1 Reply Latest reply on Aug 21, 2012 2:30 PM by Mark Kelly-Oracle

    Importing a small dataset for model creation

      Hello All,
      I am trying to create the standard toy weather data problem which aims to predict whether or not to play tennis (see dataset below).
      Imported this using an external table and then inserted it into an internal table.
      However when i create a basic 2 node workflow (data source - classification model set to naive bayes) , there seems to be no probabilities being generated for attributes. When I used a decision tree, it simply creates 1 single leaf node!
      I was wondering if there is any limit on the dataset size?

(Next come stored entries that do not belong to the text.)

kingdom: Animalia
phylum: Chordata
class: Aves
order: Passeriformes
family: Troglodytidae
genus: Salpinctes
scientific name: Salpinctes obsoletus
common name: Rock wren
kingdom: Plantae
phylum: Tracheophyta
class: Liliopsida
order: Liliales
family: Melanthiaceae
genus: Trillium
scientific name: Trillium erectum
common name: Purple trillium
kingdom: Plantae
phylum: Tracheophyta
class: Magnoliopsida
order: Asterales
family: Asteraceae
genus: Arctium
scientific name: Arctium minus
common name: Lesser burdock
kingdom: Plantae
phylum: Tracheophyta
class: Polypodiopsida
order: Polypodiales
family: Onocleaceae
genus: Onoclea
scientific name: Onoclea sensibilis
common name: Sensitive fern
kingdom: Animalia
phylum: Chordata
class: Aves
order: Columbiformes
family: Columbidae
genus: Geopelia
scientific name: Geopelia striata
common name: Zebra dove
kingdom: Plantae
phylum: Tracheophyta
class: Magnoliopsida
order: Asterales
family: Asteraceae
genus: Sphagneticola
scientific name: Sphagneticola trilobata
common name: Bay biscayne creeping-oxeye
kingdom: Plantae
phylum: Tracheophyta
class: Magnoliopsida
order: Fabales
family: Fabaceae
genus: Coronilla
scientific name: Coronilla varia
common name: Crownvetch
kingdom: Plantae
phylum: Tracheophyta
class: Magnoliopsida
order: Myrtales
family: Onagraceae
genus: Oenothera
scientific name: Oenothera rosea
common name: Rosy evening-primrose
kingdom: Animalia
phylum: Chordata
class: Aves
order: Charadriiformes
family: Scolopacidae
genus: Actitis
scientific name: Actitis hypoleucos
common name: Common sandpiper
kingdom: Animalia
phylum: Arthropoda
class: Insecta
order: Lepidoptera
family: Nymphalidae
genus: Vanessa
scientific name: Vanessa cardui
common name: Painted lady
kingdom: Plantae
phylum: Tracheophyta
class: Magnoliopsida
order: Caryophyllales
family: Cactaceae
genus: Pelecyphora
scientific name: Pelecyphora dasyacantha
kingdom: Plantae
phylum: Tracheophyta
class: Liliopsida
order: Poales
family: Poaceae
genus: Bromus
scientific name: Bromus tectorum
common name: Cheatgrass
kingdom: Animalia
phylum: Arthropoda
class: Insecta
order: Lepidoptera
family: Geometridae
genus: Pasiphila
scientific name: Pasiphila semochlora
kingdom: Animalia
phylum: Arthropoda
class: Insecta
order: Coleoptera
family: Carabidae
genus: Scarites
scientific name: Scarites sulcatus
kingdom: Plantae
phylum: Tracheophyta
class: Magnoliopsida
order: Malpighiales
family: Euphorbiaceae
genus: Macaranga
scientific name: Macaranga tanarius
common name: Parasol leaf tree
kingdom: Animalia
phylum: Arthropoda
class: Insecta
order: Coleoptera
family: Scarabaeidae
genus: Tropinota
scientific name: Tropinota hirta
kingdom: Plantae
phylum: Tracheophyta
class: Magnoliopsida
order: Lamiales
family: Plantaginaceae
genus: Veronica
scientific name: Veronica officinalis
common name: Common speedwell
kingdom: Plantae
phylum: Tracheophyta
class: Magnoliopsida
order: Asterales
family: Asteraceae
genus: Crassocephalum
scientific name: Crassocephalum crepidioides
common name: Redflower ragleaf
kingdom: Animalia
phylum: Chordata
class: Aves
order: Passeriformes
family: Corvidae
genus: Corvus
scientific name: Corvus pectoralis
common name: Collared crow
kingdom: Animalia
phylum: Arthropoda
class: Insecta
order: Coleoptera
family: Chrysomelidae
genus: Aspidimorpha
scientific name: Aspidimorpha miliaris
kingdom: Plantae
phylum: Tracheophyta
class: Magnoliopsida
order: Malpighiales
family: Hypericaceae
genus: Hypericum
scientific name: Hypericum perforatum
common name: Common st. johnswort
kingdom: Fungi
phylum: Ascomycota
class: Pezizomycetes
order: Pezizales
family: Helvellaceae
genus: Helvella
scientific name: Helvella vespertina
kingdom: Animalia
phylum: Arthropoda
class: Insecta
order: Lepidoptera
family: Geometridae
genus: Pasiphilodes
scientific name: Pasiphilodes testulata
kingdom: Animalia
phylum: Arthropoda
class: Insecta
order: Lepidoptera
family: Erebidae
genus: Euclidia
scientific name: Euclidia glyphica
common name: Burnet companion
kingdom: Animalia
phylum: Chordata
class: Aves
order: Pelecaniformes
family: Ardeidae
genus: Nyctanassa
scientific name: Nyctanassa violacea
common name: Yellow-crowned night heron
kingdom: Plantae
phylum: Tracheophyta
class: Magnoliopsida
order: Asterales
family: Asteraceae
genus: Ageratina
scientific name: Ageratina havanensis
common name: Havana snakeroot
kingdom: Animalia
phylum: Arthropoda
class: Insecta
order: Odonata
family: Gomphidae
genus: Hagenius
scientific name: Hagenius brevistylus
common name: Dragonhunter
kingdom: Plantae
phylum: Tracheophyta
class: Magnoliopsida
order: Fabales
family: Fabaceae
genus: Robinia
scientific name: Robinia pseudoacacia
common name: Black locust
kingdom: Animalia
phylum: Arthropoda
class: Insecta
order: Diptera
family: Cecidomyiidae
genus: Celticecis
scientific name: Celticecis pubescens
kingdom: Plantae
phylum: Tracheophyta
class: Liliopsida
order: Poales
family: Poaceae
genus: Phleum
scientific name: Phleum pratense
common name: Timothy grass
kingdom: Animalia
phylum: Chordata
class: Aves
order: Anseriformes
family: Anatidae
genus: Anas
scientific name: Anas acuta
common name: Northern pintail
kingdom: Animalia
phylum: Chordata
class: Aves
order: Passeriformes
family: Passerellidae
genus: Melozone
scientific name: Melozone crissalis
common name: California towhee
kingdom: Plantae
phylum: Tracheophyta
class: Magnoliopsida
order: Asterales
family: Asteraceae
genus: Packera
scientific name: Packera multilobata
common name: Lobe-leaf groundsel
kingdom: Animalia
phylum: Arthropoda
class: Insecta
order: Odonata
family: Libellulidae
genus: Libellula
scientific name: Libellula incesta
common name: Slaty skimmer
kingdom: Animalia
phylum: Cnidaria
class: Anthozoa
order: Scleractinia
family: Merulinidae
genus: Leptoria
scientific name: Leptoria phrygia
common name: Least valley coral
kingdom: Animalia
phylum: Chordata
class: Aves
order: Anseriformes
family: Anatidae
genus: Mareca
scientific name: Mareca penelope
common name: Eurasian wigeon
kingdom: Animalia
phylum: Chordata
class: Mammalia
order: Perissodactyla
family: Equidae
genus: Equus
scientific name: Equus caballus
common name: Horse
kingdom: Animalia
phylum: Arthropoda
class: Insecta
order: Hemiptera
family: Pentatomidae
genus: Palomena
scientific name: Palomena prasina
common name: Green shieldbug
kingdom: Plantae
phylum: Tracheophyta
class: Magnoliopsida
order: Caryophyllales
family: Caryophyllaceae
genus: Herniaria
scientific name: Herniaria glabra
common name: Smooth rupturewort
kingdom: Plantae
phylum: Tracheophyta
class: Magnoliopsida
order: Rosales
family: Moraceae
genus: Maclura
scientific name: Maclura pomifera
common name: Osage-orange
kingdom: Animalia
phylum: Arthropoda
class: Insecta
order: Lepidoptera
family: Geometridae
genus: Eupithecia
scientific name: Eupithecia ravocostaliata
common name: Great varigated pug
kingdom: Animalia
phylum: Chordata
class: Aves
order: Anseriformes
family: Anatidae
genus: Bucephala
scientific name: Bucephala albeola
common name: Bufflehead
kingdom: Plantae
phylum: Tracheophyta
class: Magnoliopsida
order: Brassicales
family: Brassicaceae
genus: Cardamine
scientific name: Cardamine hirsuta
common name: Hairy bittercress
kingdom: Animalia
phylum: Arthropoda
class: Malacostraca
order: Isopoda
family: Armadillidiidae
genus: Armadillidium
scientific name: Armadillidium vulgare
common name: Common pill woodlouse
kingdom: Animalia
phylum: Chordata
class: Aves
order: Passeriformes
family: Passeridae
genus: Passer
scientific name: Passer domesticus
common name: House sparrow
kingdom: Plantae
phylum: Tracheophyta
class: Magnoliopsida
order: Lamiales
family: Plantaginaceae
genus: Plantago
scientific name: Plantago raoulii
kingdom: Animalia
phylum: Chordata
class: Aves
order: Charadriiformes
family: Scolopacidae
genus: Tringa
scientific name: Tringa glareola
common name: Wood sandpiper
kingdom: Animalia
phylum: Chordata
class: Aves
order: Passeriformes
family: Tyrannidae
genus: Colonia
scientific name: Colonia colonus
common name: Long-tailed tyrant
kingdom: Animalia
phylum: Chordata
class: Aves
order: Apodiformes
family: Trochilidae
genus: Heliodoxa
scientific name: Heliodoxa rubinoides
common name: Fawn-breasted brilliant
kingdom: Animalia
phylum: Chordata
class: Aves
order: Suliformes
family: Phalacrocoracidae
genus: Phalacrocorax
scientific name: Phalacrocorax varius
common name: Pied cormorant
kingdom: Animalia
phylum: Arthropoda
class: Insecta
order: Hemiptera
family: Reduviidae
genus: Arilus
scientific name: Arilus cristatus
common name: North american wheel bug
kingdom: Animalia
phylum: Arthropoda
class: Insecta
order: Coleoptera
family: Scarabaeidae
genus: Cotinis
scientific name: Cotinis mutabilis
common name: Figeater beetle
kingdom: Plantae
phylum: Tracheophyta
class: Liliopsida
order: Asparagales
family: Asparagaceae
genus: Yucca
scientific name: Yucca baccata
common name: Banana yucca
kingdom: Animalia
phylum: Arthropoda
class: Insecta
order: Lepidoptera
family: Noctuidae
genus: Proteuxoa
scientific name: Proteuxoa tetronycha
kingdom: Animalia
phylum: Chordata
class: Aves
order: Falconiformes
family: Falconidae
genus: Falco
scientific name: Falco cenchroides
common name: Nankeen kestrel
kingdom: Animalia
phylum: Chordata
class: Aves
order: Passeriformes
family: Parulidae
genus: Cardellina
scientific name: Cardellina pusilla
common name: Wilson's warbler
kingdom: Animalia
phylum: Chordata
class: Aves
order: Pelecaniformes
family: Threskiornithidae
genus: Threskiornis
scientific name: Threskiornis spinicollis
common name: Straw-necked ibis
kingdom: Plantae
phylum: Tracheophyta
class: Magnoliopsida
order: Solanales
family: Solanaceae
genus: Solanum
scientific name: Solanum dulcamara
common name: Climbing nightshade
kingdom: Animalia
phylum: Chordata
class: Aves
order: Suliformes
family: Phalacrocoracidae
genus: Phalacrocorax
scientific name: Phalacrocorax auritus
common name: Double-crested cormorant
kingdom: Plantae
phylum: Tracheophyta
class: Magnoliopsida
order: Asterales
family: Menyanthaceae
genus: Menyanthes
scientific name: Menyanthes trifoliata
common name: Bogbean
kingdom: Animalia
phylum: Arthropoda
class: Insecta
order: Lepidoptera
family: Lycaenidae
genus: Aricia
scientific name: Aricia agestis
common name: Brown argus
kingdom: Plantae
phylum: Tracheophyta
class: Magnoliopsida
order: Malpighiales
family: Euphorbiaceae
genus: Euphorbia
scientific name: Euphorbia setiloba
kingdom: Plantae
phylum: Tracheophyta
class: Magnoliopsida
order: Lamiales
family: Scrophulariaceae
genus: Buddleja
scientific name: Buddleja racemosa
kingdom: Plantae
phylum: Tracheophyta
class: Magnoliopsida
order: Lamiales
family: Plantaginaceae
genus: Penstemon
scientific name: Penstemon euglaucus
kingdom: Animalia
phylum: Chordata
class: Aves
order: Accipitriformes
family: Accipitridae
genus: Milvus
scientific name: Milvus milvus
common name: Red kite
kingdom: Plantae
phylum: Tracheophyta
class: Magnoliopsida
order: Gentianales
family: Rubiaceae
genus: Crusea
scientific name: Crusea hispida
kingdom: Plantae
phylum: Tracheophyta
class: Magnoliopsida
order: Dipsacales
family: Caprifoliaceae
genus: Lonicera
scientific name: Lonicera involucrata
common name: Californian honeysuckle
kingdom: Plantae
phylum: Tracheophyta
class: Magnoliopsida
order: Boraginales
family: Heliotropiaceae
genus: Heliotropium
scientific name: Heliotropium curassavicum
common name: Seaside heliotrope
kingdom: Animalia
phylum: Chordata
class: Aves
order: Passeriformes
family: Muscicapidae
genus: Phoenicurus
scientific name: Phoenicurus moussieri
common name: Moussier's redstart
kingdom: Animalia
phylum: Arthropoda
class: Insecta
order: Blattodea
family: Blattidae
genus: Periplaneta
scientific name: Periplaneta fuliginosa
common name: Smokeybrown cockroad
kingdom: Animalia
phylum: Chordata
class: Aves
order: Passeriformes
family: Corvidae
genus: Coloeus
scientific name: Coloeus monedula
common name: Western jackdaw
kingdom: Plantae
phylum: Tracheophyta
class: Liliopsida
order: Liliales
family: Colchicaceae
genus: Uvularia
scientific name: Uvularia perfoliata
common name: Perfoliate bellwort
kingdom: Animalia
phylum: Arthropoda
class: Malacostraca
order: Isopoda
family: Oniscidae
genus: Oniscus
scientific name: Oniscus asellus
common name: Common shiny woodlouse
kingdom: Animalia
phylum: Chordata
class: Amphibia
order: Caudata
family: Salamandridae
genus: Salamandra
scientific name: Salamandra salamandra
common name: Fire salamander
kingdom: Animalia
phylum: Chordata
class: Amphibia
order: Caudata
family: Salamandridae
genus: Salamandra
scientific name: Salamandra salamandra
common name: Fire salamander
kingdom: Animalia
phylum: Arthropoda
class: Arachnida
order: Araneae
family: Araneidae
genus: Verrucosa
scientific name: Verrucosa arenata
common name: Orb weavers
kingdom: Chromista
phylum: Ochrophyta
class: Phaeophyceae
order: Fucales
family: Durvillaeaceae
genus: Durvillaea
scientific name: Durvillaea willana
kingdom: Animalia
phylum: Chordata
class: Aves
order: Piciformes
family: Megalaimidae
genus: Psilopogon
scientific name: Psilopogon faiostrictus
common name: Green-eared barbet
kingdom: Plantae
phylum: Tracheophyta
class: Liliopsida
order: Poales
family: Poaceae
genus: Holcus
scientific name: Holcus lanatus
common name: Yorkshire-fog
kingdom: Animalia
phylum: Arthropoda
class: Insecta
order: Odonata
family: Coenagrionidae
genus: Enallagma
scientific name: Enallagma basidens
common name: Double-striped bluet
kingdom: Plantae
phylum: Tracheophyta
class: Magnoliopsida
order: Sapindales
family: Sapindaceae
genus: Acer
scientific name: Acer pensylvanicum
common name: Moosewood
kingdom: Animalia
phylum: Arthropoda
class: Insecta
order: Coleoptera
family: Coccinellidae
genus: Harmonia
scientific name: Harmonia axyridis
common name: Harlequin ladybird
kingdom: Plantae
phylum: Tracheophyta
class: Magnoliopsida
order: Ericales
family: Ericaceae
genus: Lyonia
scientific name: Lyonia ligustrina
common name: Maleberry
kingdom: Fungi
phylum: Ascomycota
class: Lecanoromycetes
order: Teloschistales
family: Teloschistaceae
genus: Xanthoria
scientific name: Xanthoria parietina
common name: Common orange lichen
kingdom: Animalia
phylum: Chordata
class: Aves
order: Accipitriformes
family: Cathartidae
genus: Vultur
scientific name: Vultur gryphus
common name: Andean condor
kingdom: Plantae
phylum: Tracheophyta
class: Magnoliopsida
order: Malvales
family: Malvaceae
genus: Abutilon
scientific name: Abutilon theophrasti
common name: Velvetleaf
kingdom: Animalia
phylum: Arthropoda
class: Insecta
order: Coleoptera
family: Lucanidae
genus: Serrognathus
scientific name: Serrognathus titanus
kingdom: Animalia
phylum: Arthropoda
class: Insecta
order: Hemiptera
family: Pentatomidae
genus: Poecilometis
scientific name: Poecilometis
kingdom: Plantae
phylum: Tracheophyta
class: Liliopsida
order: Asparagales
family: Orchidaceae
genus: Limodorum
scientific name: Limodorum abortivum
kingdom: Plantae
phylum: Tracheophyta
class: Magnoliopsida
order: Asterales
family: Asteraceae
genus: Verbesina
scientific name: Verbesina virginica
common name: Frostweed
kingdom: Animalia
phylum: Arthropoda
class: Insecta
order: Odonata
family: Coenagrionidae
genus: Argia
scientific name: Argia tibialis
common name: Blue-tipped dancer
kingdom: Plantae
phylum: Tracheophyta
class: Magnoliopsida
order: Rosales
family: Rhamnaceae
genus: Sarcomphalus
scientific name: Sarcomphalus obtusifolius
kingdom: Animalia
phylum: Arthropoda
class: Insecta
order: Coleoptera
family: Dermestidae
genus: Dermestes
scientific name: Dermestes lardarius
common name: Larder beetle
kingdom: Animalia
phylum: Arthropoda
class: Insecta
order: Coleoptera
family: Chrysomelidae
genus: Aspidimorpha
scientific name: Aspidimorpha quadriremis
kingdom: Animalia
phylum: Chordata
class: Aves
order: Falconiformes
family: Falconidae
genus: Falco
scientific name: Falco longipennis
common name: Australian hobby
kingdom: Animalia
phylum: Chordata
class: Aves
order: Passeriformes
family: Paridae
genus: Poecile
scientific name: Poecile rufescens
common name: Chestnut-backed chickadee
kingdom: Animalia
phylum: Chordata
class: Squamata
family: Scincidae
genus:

Perhaps I am missing some settings for the classifier?

      outlook, temp, humidity, windy, play
      sunny, 85, 85, FALSE, no
      sunny, 80, 90, TRUE, no
      overcast, 83, 86, FALSE, yes
      rainy, 70, 96, FALSE, yes
      rainy, 68, 80, FALSE, yes
      rainy, 65, 70, TRUE, no
      overcast, 64, 65, TRUE, yes
      sunny, 72, 95, FALSE, no
      sunny, 69, 70, FALSE, yes
      rainy, 75, 80, FALSE, yes
      sunny, 75, 70, TRUE, yes
      overcast, 72, 90, TRUE, yes
      overcast, 81, 75, FALSE, yes
      rainy, 71, 91, TRUE, no
        • 1. Re: Importing a small dataset for model creation
          Mark Kelly-Oracle
          Hi Nir,
          I used SQL Dev's Import Data feature to import the data as a csv file.
          it is a pretty nice feature that is located in the database navigator.
          You access it by right clicking the table folder and selecting import data.
          The NB and DT models are basically defaulting to priors given the lack of information in the data.
          The GLM and SVM models do better and achieve better than average results.
          See the test metrics output to see these comparisons.
          To really test out the mining capabilities you should use better data.
          When you have a minimal number of rows you can change the test settings to use all the data for both build and test.
          That helps only slightly with toy data.
          Thanks, Mark